'''
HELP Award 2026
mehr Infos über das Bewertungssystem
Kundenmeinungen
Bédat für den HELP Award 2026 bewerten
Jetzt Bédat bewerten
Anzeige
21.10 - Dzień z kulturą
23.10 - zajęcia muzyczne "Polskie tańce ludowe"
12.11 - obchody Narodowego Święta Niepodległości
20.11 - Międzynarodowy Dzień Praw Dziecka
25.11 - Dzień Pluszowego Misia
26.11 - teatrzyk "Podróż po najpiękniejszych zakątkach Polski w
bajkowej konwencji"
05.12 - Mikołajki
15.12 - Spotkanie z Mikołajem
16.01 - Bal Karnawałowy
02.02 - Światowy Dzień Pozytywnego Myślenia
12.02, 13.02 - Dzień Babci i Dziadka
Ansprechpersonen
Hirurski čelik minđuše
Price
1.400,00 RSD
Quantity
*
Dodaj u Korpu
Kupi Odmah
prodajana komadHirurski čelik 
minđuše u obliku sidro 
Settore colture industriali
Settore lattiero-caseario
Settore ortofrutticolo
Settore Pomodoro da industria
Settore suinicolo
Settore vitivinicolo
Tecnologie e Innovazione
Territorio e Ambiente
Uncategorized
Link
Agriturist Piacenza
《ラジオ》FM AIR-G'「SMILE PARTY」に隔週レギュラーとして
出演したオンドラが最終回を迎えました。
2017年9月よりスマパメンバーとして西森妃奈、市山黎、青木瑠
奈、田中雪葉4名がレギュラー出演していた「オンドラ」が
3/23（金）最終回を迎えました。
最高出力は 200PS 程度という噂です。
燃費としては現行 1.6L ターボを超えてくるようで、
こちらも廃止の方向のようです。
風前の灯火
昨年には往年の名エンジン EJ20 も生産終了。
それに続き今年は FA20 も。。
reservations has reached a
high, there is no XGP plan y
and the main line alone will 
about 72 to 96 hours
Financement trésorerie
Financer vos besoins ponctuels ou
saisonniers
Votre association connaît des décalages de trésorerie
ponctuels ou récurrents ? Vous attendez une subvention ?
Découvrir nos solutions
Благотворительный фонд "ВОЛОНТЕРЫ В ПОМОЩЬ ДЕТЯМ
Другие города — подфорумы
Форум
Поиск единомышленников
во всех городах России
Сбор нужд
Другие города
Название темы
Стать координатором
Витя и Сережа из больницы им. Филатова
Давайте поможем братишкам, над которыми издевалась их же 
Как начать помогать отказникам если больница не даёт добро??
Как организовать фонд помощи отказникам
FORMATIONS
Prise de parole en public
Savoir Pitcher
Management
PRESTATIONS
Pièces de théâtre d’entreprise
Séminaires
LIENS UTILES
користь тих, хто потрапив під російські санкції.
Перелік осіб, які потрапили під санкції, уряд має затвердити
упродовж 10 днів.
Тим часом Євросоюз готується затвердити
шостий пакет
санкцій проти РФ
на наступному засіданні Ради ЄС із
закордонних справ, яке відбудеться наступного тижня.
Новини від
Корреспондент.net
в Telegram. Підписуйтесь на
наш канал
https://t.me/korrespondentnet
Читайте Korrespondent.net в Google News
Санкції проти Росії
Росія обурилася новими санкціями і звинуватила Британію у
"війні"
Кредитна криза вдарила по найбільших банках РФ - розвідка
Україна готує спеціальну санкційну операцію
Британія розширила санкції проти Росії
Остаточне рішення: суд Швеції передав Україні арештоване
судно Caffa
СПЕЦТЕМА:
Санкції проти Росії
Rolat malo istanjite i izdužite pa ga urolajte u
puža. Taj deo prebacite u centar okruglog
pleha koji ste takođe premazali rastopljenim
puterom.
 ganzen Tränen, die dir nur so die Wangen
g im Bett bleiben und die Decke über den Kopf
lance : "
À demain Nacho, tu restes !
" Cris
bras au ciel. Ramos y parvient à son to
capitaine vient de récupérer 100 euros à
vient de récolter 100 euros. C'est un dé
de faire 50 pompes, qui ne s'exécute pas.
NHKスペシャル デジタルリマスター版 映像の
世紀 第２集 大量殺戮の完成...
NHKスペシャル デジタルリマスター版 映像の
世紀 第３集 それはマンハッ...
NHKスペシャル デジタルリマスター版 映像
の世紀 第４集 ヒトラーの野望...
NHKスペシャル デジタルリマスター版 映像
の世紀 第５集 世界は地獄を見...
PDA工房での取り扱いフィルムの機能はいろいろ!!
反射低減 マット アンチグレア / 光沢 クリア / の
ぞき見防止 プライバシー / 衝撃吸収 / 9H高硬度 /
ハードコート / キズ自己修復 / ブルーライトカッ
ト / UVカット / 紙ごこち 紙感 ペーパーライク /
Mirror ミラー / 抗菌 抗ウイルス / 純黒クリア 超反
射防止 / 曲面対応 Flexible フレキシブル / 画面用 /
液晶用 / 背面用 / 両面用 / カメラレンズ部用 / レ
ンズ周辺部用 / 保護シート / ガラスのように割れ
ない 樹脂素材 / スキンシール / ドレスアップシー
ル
'''
**To do**
Repeat each record verbatim.

**Solved problem**
HELP Award 2026
mehr Infos über das Bewertungssystem
Kundenmeinungen
Bédat für den HELP Award 2026 bewerten
Jetzt Bédat bewerten
Anzeige
21.10 - Dzień z kulturą
23.10 - zajęcia muzyczne "Polskie tańce ludowe"
12.11 - obchody Narodowego Święta Niepodległości
20.11 - Międzynarodowy Dzień Praw Dziecka
25.11 - Dzień Pluszowego Misia
26.11 - teatrzyk "Podróż po najpiękniejszych zakątkach Polski w
bajkowej konwencji"
05.12 - Mikołajki
15.12 - Spotkanie z Mikołajem
16.01 - Bal Karnawałowy
02.02 - Światowy Dzień Pozytywnego Myślenia
12.02, 13.02 - Dzień Babci i Dziadka
Ansprechpersonen
Hirurski čelik minđuše
Price
1.400,00 RSD
Quantity
*
Dodaj u Korpu
Kupi Odmah
prodajana komadHirurski čelik 
minđuše u obliku sidro 
Settore colture industriali
Settore lattiero-caseario
Settore ortofrutticolo
Settore Pomodoro da industria
Settore suinicolo
Settore vitivinicolo
Tecnologie e Innovazione
Territorio e Ambiente
Uncategorized
Link
Agriturist Piacenza
《ラジオ》FM AIR-G'「SMILE PARTY」に隔週レギュラーとして
出演したオンドラが最終回を迎えました。
2017年9月よりスマパメンバーとして西森妃奈、市山黎、青木瑠
奈、田中雪葉4名がレギュラー出演していた「オンドラ」が
3/23（金）最終回を迎えました。
最高出力は 200PS 程度という噂です。
燃費としては現行 1.6L ターボを超えてくるようで、
こちらも廃止の方向のようです。
風前の灯火
昨年には往年の名エンジン EJ20 も生産終了。
それに続き今年は FA20 も。。
reservations has reached a
high, there is no XGP plan y
and the main line alone will 
about 72 to 96 hours
Financement trésorerie
Financer vos besoins ponctuels ou
saisonniers
Votre association connaît des décalages de trésorerie
ponctuels ou récurrents ? Vous attendez une subvention ?
Découvrir nos solutions
Благотворительный фонд "ВОЛОНТЕРЫ В ПОМОЩЬ ДЕТЯМ
Другие города — подфорумы
Форум
Поиск единомышленников
во всех городах России
Сбор нужд
Другие города
Название темы
Стать координатором
Витя и Сережа из больницы им. Филатова
Давайте поможем братишкам, над которыми издевалась их же 
Как начать помогать отказникам если больница не даёт добро??
Как организовать фонд помощи отказникам
FORMATIONS
Prise de parole en public
Savoir Pitcher
Management
PRESTATIONS
Pièces de théâtre d’entreprise
Séminaires
LIENS UTILES
користь тих, хто потрапив під російські санкції.
Перелік осіб, які потрапили під санкції, уряд має затвердити
упродовж 10 днів.
Тим часом Євросоюз готується затвердити
шостий пакет
санкцій проти РФ
на наступному засіданні Ради ЄС із
закордонних справ, яке відбудеться наступного тижня.
Новини від
Корреспондент.net
в Telegram. Підписуйтесь на
наш канал
https://t.me/korrespondentnet
Читайте Korrespondent.net в Google News
Санкції проти Росії
Росія обурилася новими санкціями і звинуватила Британію у
"війні"
Кредитна криза вдарила по найбільших банках РФ - розвідка
Україна готує спеціальну санкційну операцію
Британія розширила санкції проти Росії
Остаточне рішення: суд Швеції передав Україні арештоване
судно Caffa
СПЕЦТЕМА:
Санкції проти Росії
Rolat malo istanjite i izdužite pa ga urolajte u
puža. Taj deo prebacite u centar okruglog
pleha koji ste takođe premazali rastopljenim
puterom.
 ganzen Tränen, die dir nur so die Wangen
g im Bett bleiben und die Decke über den Kopf
lance : "
À demain Nacho, tu restes !
" Cris
bras au ciel. Ramos y parvient à son to
capitaine vient de récupérer 100 euros à
vient de récolter 100 euros. C'est un dé
de faire 50 pompes, qui ne s'exécute pas.
NHKスペシャル デジタルリマスター版 映像の
世紀 第２集 大量殺戮の完成...
NHKスペシャル デジタルリマスター版 映像の
世紀 第３集 それはマンハッ...
NHKスペシャル デジタルリマスター版 映像
の世紀 第４集 ヒトラーの野望...
NHKスペシャル デジタルリマスター版 映像
の世紀 第５集 世界は地獄を見...
PDA工房での取り扱いフィルムの機能はいろいろ!!
反射低減 マット アンチグレア / 光沢 クリア / の
ぞき見防止 プライバシー / 衝撃吸収 / 9H高硬度 /
ハードコート / キズ自己修復 / ブルーライトカッ
ト / UVカット / 紙ごこち 紙感 ペーパーライク /
Mirror ミラー / 抗菌 抗ウイルス / 純黒クリア 超反
射防止 / 曲面対応 Flexible フレキシブル / 画面用 /
液晶用 / 背面用 / 両面用 / カメラレンズ部用 / レ
ンズ周辺部用 / 保護シート / ガラスのように割れ
ない 樹脂素材 / スキンシール / ドレスアップシー
ル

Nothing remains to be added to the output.